The notes are unsecured debt of GS Finance Corp., guaranteed by The Goldman Sachs Group, Inc., with payments linked to the performance of the Russell 2000 Index and the S&P 500 Index. They offer conditional upside and principal protection but no interest payments.
How does the automatic call feature work on the GS autocallable notes?
The notes are automatically called on the call observation date (December 21, 2026, subject to adjustment) if the closing level of each index is at or above its initial level. In that case, on the call payment date investors receive at least $1,105 per $1,000 face amount, and the notes terminate early.
What is the payoff at maturity for these GS index-linked notes if they are not called?
If not automatically called, the cash settlement amount on the stated maturity date depends on the lesser performing index. If both final index levels are above initial, investors receive $1,000 plus 200% of the lesser performing index return. If both are at or above the 85% buffer level but at least one is at or below its initial level, investors receive $1,000. If either index finishes below 85% of its initial level, principal is reduced according to the downside formula and investors may lose a substantial portion of their investment.
What are the key structural terms of the GS (GS) autocallable notes?
Key terms include a face amount of $1,000 per note, a 200% upside participation rate, a buffer level of 85% of each index’s initial level, a 15% buffer amount, and a buffer rate of 100%. The trade date is December 19, 2025, original issue date December 24, 2025, determination date December 20, 2027, and stated maturity date December 27, 2027, each subject to adjustment.
Can investors lose principal on the GS autocallable index-linked notes?
Yes.

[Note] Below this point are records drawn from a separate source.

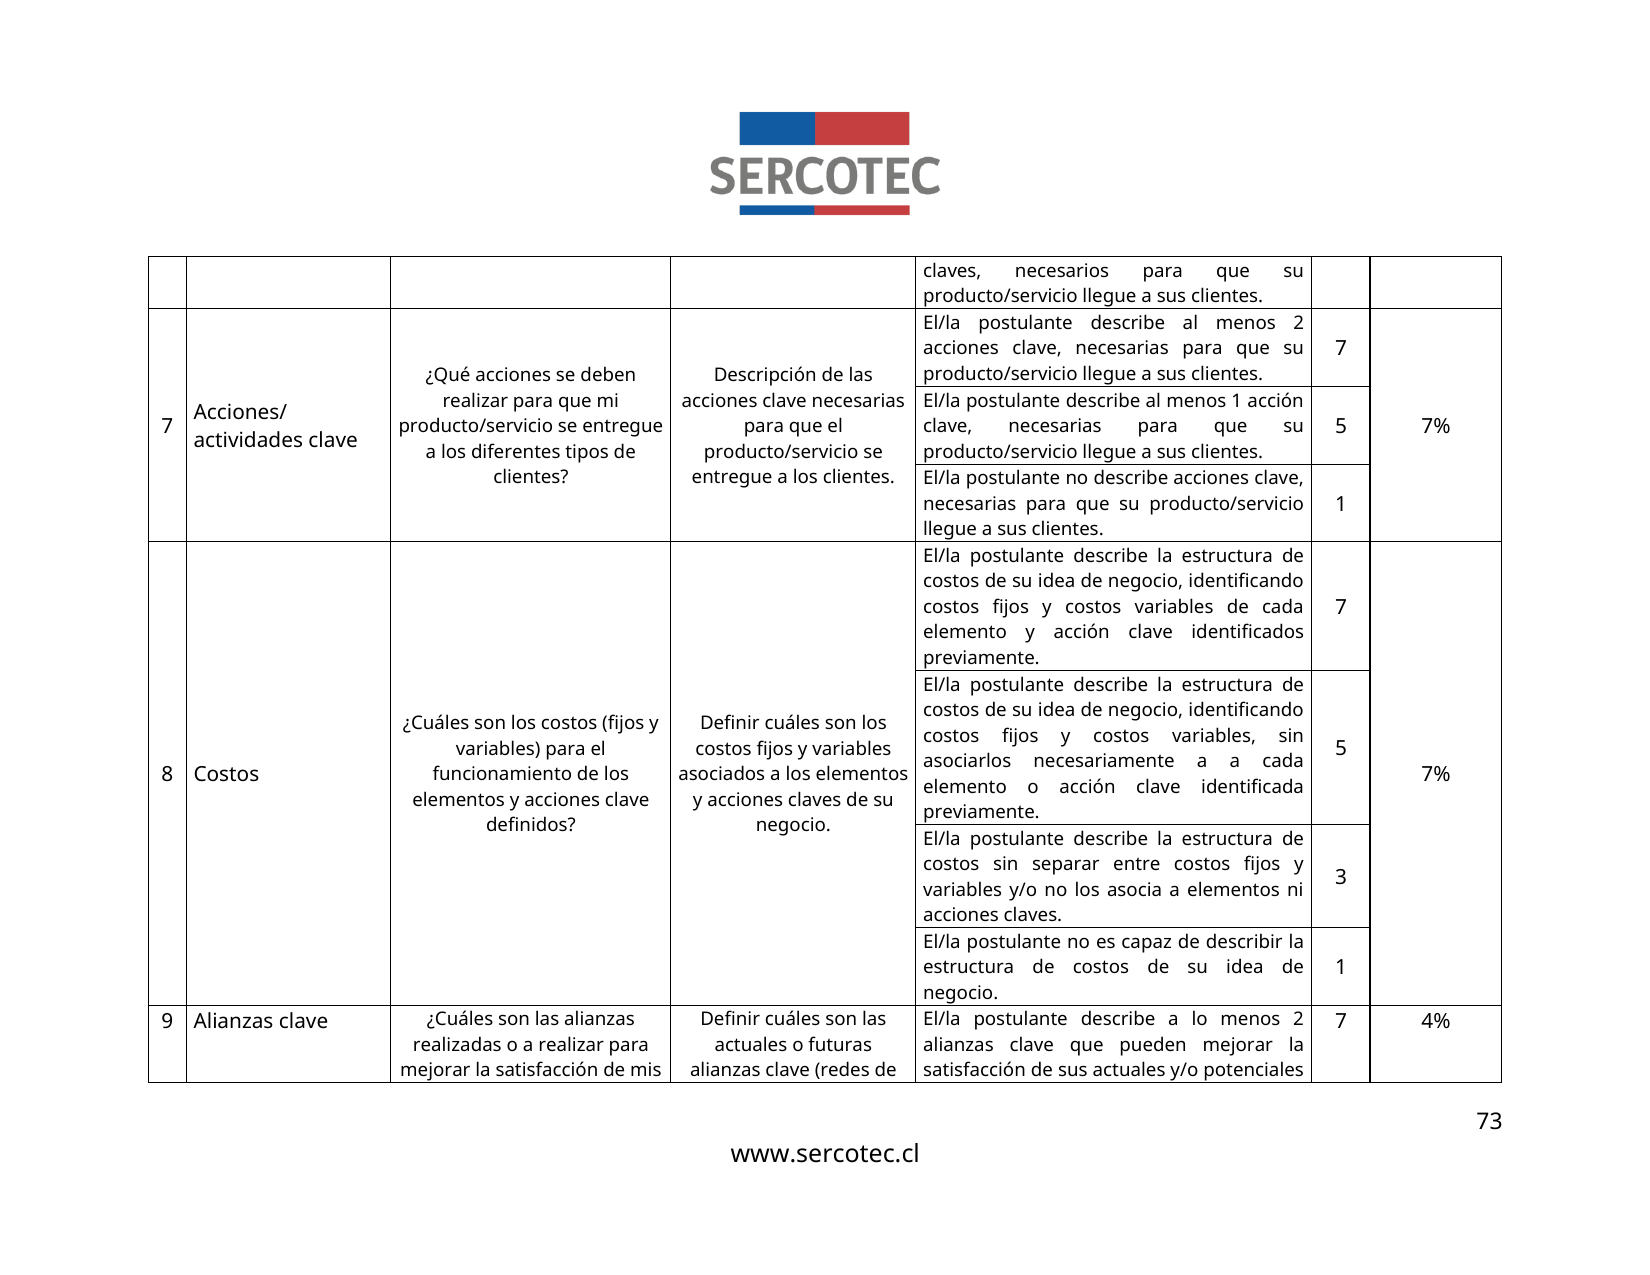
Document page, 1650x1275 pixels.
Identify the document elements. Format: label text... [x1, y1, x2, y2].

table_cell El/la postulante no es capaz de describir la estructura de costos de su idea de negocio. [916, 928, 1311, 1005]
table_cell ¿Cuáles son los costos (fijos y variables) para el funcionamiento de los elementos y acciones clave definidos? [391, 542, 670, 1005]
table_cell 1 [1312, 257, 1369, 308]
table_cell 9 [149, 1006, 186, 1082]
table_cell Definir cuáles son las actuales o futuras alianzas clave (redes de trabajo) que mi negocio debe tener para satisfacer de mejor forma a mis clientes. [671, 1006, 915, 1082]
table_cell El/la postulante describe la estructura de costos de su idea de negocio, identificando costos fijos y costos variables, sin asociarlos necesariamente a a cada elemento o acción clave identificada previamente. [916, 671, 1311, 824]
table_cell 3 [1312, 825, 1369, 927]
table_cell El/la postulante describe la estructura de costos sin separar entre costos fijos y variables y/o no los asocia a elementos ni acciones claves. [916, 825, 1311, 927]
table_cell Acciones/ actividades clave [187, 309, 390, 541]
table_cell Definir cuáles son los costos fijos y variables asociados a los elementos y acciones claves de su negocio. [671, 542, 915, 1005]
table_cell 7% [1371, 542, 1501, 1005]
table_cell 4% [1371, 1006, 1501, 1082]
table_cell ¿Qué acciones se deben realizar para que mi producto/servicio se entregue a los diferentes tipos de clientes? [391, 309, 670, 541]
table_cell Alianzas clave [187, 1006, 390, 1082]
table_cell Costos [187, 542, 390, 1005]
table_cell 8 [149, 542, 186, 1005]
table_cell 7 [149, 309, 186, 541]
table_cell 7% [1371, 309, 1501, 541]
table_cell 7 [1312, 542, 1369, 670]
table_cell El/la postulante no describe elementos claves, necesarios para que su producto/servicio llegue a sus clientes. [916, 257, 1311, 308]
table_cell El/la postulante describe la estructura de costos de su idea de negocio, identificando costos fijos y costos variables de cada elemento y acción clave identificados previamente. [916, 542, 1311, 670]
table_cell El/la postulante no describe acciones clave, necesarias para que su producto/servicio llegue a sus clientes. [916, 465, 1311, 541]
table_cell 5 [1312, 387, 1369, 463]
table_cell 1 [1312, 465, 1369, 541]
table_cell El/la postulante describe al menos 1 acción clave, necesarias para que su producto/servicio llegue a sus clientes. [916, 387, 1311, 463]
table_cell 7 [1312, 309, 1369, 386]
table_cell 7 [1312, 1006, 1369, 1082]
table_cell 1 [1312, 928, 1369, 1005]
picture [700, 105, 951, 225]
table_cell ¿Cuáles son las alianzas realizadas o a realizar para mejorar la satisfacción de mis clientes? [391, 1006, 670, 1082]
table_cell 5 [1312, 671, 1369, 824]
table_cell Descripción de las acciones clave necesarias para que el producto/servicio se entregue a los clientes. [671, 309, 915, 541]
table_cell El/la postulante describe al menos 2 acciones clave, necesarias para que su producto/servicio llegue a sus clientes. [916, 309, 1311, 386]
table_cell El/la postulante describe a lo menos 2 alianzas clave que pueden mejorar la satisfacción de sus actuales y/o potenciales clientes. [916, 1006, 1311, 1082]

If the notes are not automatically called and the final level of any index is below its 85% buffer level, the cash settlement amount is reduced based on the lesser performing index return plus the 15% buffer amount, multiplied by the buffer rate and $1,000. In the example table, if the lesser performing index finishes at 21% of its initial level, the payout is 36% of face amount, implying a 64% loss for an investor who bought at par.
Do the GS autocallable notes pay interest or provide dividends from the indices?
No. The notes do not bear interest, and investors receive no dividends or other distributions from the index constituents. All payments are made in cash at the call payment date or maturity based on the specified formulas.
What are the main risks of investing in these GS (GS) notes?
Key risks include potential loss of principal if the lesser performing index falls below its buffer level, no interest payments, credit risk of GS Finance Corp. and The Goldman Sachs Group, Inc., possible illiquidity or unfavorable secondary market prices, a note value that is initially less than the issue price, and uncertain U.S. federal income tax treatment.